I had a great OS, missed virtually no sessions and performed well in running races. I then took a 2 week transition, but with a big bike-focus weekend on the end, and then got stuck into my 12 week build for IM France.
However, I have now missed 5 or 6 weeks of the build due to low-energy / post-viral type fatigue. A couple of times I've felt a little better, done a light run or swim, and then immediately 'crashed' again the next day.
I'm awaiting the results of some further blood tests to confirm if I'm actually fighting something off, but I read this article about overtraining and it rings some bells for me:
www.sportsinjurybulletin.com/archiv...auses.html
Interestingly, it cites two case studies where the athlete had stresses outside of the sport, and suffered overtraining despite the fact that they had not increased their normal training load. This year I took a promotion at work and also started studying for a University degree by correspondence course. Although I feel like I'm on top of things, I wondered if the cumulative effect of this, along with the IM training, had pushed me 'over the edge'.
It's so tough to miss IM France having paid out all the flights, accomodation and race fee, but I don't even think I could drag myself round it as a 'catered workout'. I'm supposed to be doing IM UK 5 weeks afterwards too, and it's looking like, with the races I've already missed, that I'll be well over $1,000 down for the year
Anyone got any similar experience/advice? I've been leaving my EN membership live in the constant hope of feeling better and resuming the plan, but it looks like I need to take an EN-holiday and write this year off completely
Des
Comments
I think it's very likely that the job change and university studies have added a form of mental stress on top of the training. You may need to adjust the amount of rest you are getting to find a new balance that works for you; and that could very well mean a 10-20% long term reduction in training to get the rest. If I were in your shoes, with so much invested in training time and money, I would make a sharp cut-back (like 80%) for a full week, get lots of sleep, then come back to training at the new 80% level of your former load. If that doesn't do it, then maybe a full medical is in order to rule out any other cause. Best of luck in getting past this!
I have been totally overdone before many times. Most recently last summer. I was fried from too many races, not enough recovery and sore muscles from trail running and racing. It got ugly and I pulled the plug. I took 3 weeks super easy. Swam and did easy bikes. Very few runs. Then I got back to training by keeping it short and hardish( I decreased mt FT and Vdot arbitrarily and trainer easier). I felt amazing. Raced well all fall season and PR'd a 5K in December.

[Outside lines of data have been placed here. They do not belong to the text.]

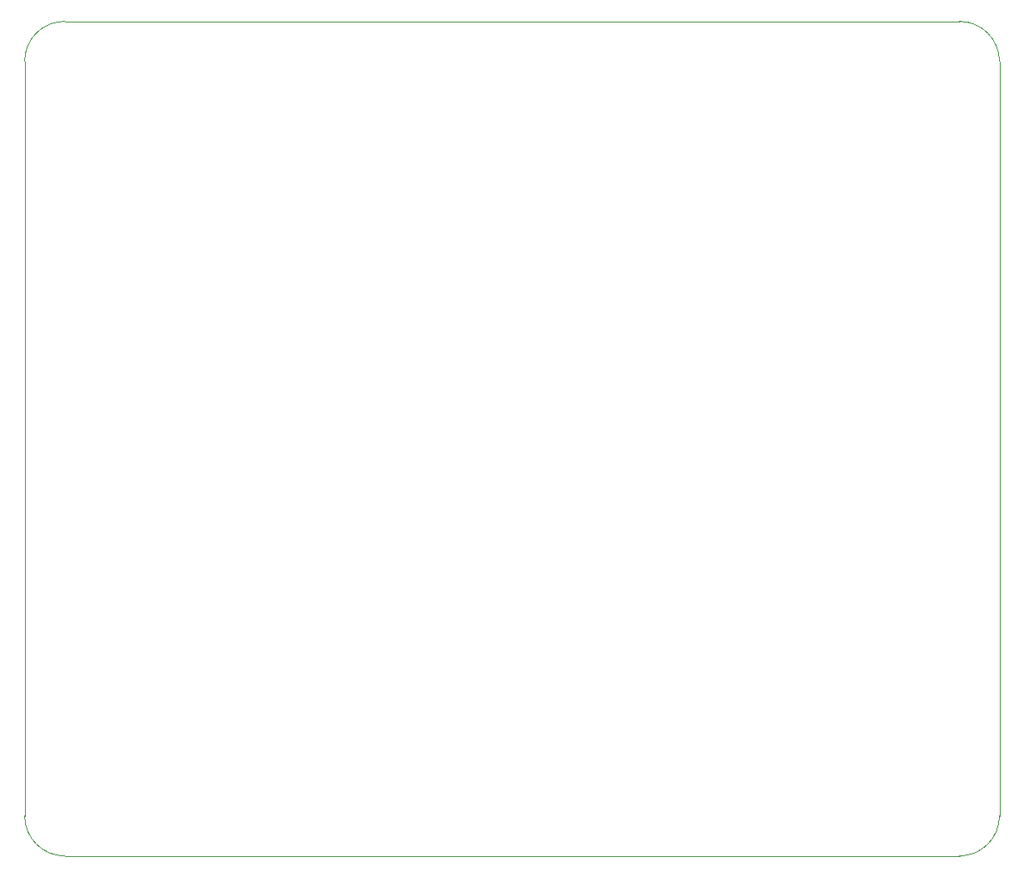
<source format=gbr>
%TF.GenerationSoftware,KiCad,Pcbnew,5.1.12-1.fc34*%
%TF.CreationDate,2021-12-13T19:31:17+01:00*%
%TF.ProjectId,fdrm05-devboard,6664726d-3035-42d6-9465-76626f617264,1*%
%TF.SameCoordinates,Original*%
%TF.FileFunction,Profile,NP*%
%FSLAX46Y46*%
G04 Gerber Fmt 4.6, Leading zero omitted, Abs format (unit mm)*
G04 Created by KiCad (PCBNEW 5.1.12-1.fc34) date 2021-12-13 19:31:17*
%MOMM*%
%LPD*%
G01*
G04 APERTURE LIST*
%TA.AperFunction,Profile*%
%ADD10C,0.050000*%
%TD*%
G04 APERTURE END LIST*
D10*
X199136000Y-59944000D02*
G75*
G02*
X203200000Y-64008000I0J-4064000D01*
G01*
X104140000Y-64008000D02*
G75*
G02*
X108204000Y-59944000I4064000J0D01*
G01*
X108204000Y-144780000D02*
G75*
G02*
X104140000Y-140716000I0J4064000D01*
G01*
X203200000Y-140716000D02*
G75*
G02*
X199136000Y-144780000I-4064000J0D01*
G01*
X104140000Y-140716000D02*
X104140000Y-64008000D01*
X199136000Y-144780000D02*
X108204000Y-144780000D01*
X203200000Y-64008000D02*
X203200000Y-140716000D01*
X108204000Y-59944000D02*
X199136000Y-59944000D01*
M02*

</source>
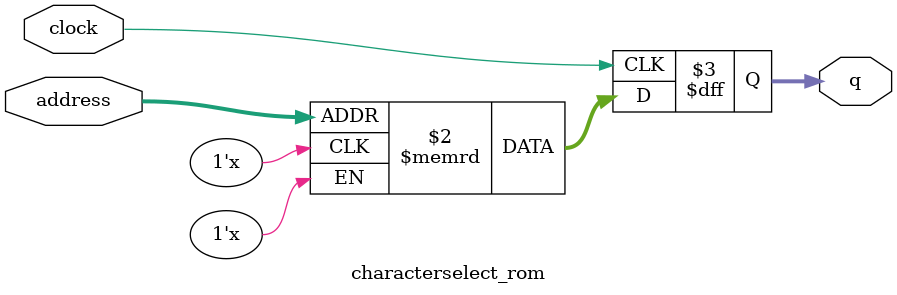
<source format=sv>
module characterselect_rom (
	input logic clock,
	input logic [14:0] address,
	output logic [2:0] q
);

logic [2:0] memory [0:29999] /* synthesis ram_init_file = "./characterselect/characterselect.mif" */;

always_ff @ (posedge clock) begin
	q <= memory[address];
end

endmodule

</source>
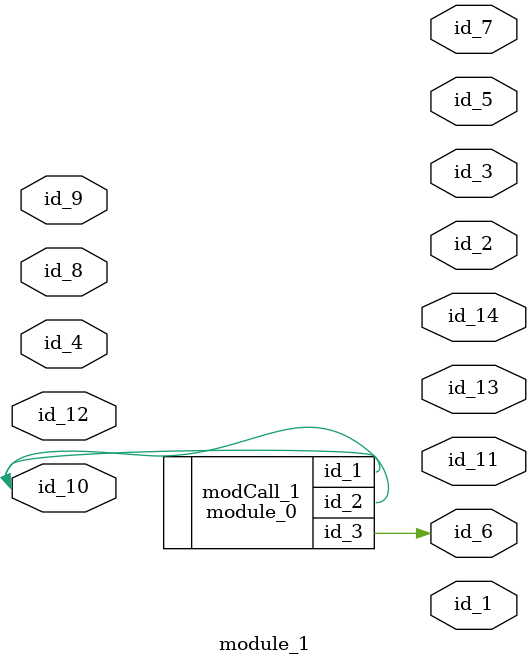
<source format=v>
module module_0 (
    id_1,
    id_2,
    id_3
);
  output wire id_3;
  inout wire id_2;
  inout wire id_1;
  wire id_4;
endmodule
module module_1 (
    id_1,
    id_2,
    id_3,
    id_4,
    id_5,
    id_6,
    id_7,
    id_8,
    id_9,
    id_10,
    id_11,
    id_12,
    id_13,
    id_14
);
  output wire id_14;
  output wire id_13;
  module_0 modCall_1 (
      id_10,
      id_10,
      id_6
  );
  input wire id_12;
  output wire id_11;
  inout wire id_10;
  input wire id_9;
  input wire id_8;
  output wire id_7;
  output wire id_6;
  output wire id_5;
  input wire id_4;
  output wire id_3;
  output wire id_2;
  output wire id_1;
endmodule

</source>
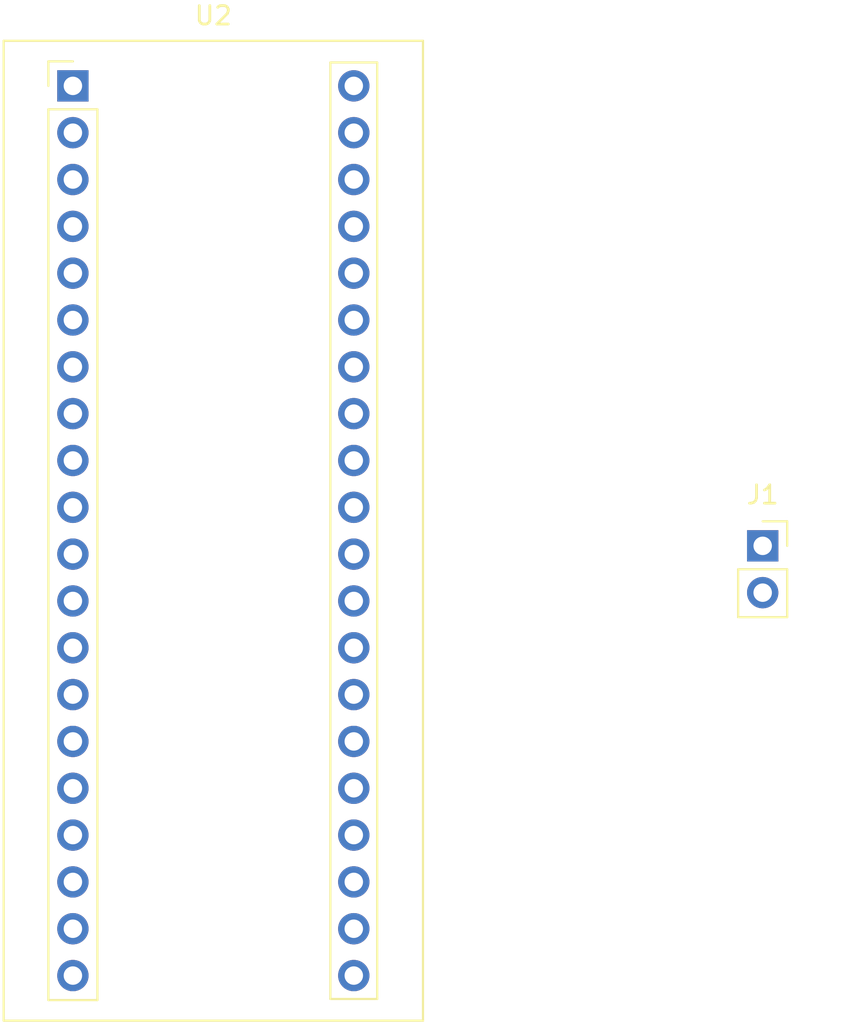
<source format=kicad_pcb>
(kicad_pcb (version 20211014) (generator pcbnew)

  (general
    (thickness 1.6)
  )

  (paper "A4")
  (layers
    (0 "F.Cu" signal)
    (31 "B.Cu" signal)
    (32 "B.Adhes" user "B.Adhesive")
    (33 "F.Adhes" user "F.Adhesive")
    (34 "B.Paste" user)
    (35 "F.Paste" user)
    (36 "B.SilkS" user "B.Silkscreen")
    (37 "F.SilkS" user "F.Silkscreen")
    (38 "B.Mask" user)
    (39 "F.Mask" user)
    (40 "Dwgs.User" user "User.Drawings")
    (41 "Cmts.User" user "User.Comments")
    (42 "Eco1.User" user "User.Eco1")
    (43 "Eco2.User" user "User.Eco2")
    (44 "Edge.Cuts" user)
    (45 "Margin" user)
    (46 "B.CrtYd" user "B.Courtyard")
    (47 "F.CrtYd" user "F.Courtyard")
    (48 "B.Fab" user)
    (49 "F.Fab" user)
    (50 "User.1" user)
    (51 "User.2" user)
    (52 "User.3" user)
    (53 "User.4" user)
    (54 "User.5" user)
    (55 "User.6" user)
    (56 "User.7" user)
    (57 "User.8" user)
    (58 "User.9" user)
  )

  (setup
    (pad_to_mask_clearance 0)
    (pcbplotparams
      (layerselection 0x00010fc_ffffffff)
      (disableapertmacros false)
      (usegerberextensions false)
      (usegerberattributes true)
      (usegerberadvancedattributes true)
      (creategerberjobfile true)
      (svguseinch false)
      (svgprecision 6)
      (excludeedgelayer true)
      (plotframeref false)
      (viasonmask false)
      (mode 1)
      (useauxorigin false)
      (hpglpennumber 1)
      (hpglpenspeed 20)
      (hpglpendiameter 15.000000)
      (dxfpolygonmode true)
      (dxfimperialunits true)
      (dxfusepcbnewfont true)
      (psnegative false)
      (psa4output false)
      (plotreference true)
      (plotvalue true)
      (plotinvisibletext false)
      (sketchpadsonfab false)
      (subtractmaskfromsilk false)
      (outputformat 1)
      (mirror false)
      (drillshape 1)
      (scaleselection 1)
      (outputdirectory "")
    )
  )

  (net 0 "")
  (net 1 "+5V")
  (net 2 "GND")
  (net 3 "unconnected-(U2-Pad40)")
  (net 4 "unconnected-(U2-Pad1)")
  (net 5 "unconnected-(U2-Pad39)")
  (net 6 "unconnected-(U2-Pad2)")
  (net 7 "unconnected-(U2-Pad38)")
  (net 8 "unconnected-(U2-Pad3)")
  (net 9 "unconnected-(U2-Pad37)")
  (net 10 "unconnected-(U2-Pad4)")
  (net 11 "unconnected-(U2-Pad36)")
  (net 12 "unconnected-(U2-Pad5)")
  (net 13 "unconnected-(U2-Pad35)")
  (net 14 "unconnected-(U2-Pad6)")
  (net 15 "unconnected-(U2-Pad34)")
  (net 16 "unconnected-(U2-Pad7)")
  (net 17 "unconnected-(U2-Pad33)")
  (net 18 "unconnected-(U2-Pad8)")
  (net 19 "unconnected-(U2-Pad32)")
  (net 20 "unconnected-(U2-Pad9)")
  (net 21 "unconnected-(U2-Pad31)")
  (net 22 "unconnected-(U2-Pad10)")
  (net 23 "unconnected-(U2-Pad30)")
  (net 24 "unconnected-(U2-Pad11)")
  (net 25 "unconnected-(U2-Pad29)")
  (net 26 "unconnected-(U2-Pad12)")
  (net 27 "unconnected-(U2-Pad28)")
  (net 28 "unconnected-(U2-Pad13)")
  (net 29 "unconnected-(U2-Pad27)")
  (net 30 "unconnected-(U2-Pad14)")
  (net 31 "unconnected-(U2-Pad26)")
  (net 32 "unconnected-(U2-Pad15)")
  (net 33 "unconnected-(U2-Pad25)")
  (net 34 "unconnected-(U2-Pad16)")
  (net 35 "unconnected-(U2-Pad24)")
  (net 36 "unconnected-(U2-Pad17)")
  (net 37 "unconnected-(U2-Pad23)")
  (net 38 "unconnected-(U2-Pad18)")
  (net 39 "unconnected-(U2-Pad22)")
  (net 40 "unconnected-(U2-Pad19)")
  (net 41 "unconnected-(U2-Pad21)")
  (net 42 "unconnected-(U2-Pad20)")

  (footprint "Connector_PinSocket_2.54mm:PinSocket_1x02_P2.54mm_Vertical" (layer "F.Cu") (at 200.625 93.55))

  (footprint "EESTN5:BluePill" (layer "F.Cu") (at 163.2 68.6))

)

</source>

I know you have IM coming up. If I were you and the medical tests are normal. I would return to training at a lower Vdot and FT. Focus on feeling good in workouts. Not cooked. Shorten the sets. Skip intervals. Whatever it takes. You may surprise yourself just letting off the throttle a bit allows your body to absorb the work.

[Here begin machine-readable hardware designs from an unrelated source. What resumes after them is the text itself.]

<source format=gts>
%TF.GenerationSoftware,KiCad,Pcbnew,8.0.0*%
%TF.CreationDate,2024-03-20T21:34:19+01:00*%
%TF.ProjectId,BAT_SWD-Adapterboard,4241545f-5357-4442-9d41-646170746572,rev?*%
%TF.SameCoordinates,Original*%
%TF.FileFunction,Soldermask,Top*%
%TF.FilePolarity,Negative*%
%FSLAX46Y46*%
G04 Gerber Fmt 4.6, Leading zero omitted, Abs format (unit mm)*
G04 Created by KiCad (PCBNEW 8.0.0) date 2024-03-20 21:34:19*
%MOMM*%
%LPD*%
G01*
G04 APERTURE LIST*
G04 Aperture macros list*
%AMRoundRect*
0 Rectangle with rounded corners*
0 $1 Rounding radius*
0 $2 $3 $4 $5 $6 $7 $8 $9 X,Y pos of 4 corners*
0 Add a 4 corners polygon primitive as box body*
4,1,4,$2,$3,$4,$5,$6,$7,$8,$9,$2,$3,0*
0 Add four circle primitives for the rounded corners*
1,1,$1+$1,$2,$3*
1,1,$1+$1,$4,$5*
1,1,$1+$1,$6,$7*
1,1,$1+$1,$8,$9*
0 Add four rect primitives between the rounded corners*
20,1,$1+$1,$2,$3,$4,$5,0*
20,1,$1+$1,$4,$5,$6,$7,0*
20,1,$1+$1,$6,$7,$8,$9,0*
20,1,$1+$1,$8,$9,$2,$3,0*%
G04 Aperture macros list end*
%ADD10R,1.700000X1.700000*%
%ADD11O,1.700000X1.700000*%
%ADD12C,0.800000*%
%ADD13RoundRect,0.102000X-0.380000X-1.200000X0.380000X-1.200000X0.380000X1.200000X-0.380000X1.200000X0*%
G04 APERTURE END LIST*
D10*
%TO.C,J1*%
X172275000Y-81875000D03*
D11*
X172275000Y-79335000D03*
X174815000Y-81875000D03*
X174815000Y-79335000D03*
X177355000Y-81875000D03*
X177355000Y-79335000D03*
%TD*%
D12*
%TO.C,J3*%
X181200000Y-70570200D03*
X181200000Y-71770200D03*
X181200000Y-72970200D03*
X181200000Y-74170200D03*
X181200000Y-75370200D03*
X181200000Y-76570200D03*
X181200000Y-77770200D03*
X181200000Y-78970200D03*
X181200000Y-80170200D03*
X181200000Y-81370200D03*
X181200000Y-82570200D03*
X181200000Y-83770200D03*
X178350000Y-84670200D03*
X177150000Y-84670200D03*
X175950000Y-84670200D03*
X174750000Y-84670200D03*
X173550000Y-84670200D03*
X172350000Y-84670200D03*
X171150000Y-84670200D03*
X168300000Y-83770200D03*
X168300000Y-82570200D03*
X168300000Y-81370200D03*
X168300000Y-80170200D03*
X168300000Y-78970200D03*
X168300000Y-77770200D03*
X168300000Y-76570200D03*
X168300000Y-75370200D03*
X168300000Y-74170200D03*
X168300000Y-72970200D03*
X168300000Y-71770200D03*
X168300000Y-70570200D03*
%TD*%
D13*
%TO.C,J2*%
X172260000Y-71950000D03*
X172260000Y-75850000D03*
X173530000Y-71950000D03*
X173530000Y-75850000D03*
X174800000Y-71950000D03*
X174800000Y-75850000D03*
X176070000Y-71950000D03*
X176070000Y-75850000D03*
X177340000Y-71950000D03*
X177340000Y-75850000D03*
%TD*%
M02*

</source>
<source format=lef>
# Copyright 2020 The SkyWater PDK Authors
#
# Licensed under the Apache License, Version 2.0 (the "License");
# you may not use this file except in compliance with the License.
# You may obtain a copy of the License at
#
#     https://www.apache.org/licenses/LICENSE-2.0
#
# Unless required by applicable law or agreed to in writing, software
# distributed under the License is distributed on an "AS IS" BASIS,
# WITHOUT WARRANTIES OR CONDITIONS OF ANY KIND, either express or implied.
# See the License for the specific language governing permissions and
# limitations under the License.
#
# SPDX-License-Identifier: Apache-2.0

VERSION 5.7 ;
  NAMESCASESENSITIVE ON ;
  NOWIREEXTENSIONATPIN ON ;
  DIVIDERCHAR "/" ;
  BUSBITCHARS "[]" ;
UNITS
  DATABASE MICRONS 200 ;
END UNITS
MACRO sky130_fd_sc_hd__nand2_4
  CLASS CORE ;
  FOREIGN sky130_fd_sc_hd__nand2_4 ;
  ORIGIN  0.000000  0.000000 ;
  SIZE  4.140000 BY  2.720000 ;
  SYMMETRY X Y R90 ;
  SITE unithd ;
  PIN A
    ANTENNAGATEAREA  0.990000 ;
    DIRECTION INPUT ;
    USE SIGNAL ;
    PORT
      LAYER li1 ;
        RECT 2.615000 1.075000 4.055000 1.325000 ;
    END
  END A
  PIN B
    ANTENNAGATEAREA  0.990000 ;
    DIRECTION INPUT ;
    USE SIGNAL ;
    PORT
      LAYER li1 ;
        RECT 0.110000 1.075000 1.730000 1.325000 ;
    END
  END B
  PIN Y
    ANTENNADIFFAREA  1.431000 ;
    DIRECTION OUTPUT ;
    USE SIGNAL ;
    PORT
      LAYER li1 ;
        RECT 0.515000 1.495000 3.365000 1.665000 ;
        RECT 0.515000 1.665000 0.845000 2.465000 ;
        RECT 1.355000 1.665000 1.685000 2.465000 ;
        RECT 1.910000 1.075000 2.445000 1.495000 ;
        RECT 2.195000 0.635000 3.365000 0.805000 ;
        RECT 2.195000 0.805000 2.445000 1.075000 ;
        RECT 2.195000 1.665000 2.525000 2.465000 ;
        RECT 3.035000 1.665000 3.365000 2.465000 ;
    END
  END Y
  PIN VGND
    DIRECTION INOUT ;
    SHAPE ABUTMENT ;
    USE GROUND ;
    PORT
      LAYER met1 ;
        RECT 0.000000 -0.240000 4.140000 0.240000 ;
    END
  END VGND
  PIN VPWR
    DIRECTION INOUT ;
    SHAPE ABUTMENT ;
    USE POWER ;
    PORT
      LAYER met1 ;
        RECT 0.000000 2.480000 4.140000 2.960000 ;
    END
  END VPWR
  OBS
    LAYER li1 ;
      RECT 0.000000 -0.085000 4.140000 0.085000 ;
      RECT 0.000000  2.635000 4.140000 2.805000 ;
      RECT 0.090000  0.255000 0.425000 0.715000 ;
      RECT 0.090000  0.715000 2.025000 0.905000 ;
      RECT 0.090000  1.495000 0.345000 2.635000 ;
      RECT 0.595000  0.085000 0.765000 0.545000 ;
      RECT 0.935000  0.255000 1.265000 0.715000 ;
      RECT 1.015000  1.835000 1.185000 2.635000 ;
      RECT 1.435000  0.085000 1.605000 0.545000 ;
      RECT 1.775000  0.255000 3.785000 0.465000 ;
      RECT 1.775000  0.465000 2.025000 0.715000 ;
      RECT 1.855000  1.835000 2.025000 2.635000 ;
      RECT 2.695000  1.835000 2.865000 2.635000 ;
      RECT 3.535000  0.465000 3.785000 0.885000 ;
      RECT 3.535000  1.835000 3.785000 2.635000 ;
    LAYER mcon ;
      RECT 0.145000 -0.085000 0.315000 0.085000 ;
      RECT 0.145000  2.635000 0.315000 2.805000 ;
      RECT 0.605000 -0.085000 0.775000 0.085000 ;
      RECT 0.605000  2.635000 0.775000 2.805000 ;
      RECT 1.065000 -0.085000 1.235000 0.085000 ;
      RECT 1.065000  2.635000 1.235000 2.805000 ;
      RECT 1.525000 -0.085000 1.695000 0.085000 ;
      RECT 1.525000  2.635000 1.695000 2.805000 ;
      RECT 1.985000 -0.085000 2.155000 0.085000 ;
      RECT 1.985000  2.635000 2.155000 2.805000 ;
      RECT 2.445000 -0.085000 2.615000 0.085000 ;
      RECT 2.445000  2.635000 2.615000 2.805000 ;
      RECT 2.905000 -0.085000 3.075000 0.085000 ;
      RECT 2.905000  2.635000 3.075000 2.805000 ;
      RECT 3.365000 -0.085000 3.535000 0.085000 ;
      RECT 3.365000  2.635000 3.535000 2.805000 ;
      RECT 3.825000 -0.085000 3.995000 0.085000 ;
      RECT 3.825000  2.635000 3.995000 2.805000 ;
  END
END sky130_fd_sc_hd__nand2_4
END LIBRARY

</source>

I for one modify the heck out of the sets based on how recovered I feel. Day by day I adjust. I want to avoid being burned out. Last summer was enough. Brutal!
My signs/ symptoms that I am near THE LINE of overtraining:
shortness of breath with daily activities. Feeling whooped all day after a workout. Not wanting to train. Can't sleep.
I hope you rally soon so you can race.
Carrie
des:
all great advice here. indeed, the mental aspect plays a big role in your bodies ability to churn out strong workouts. recent studies out of eurpoe are beginning to characterize this phenomenon.
to add to carrie's advice of reducing the throttle with your training, i would focus on those areas that need improvement. if your energy or attention is limited towards your workouts currently, then use that energy towards improving run strength vs. hammering on the bike; or use that energy to plan out a proper sleep/yoga/.recovery schedule; this would be a pro-active us of that limited pool of energy.
a complete blood panel with levels of B12/VitD/serum Calcium included, can re-assure you that all is as it should be metabolically.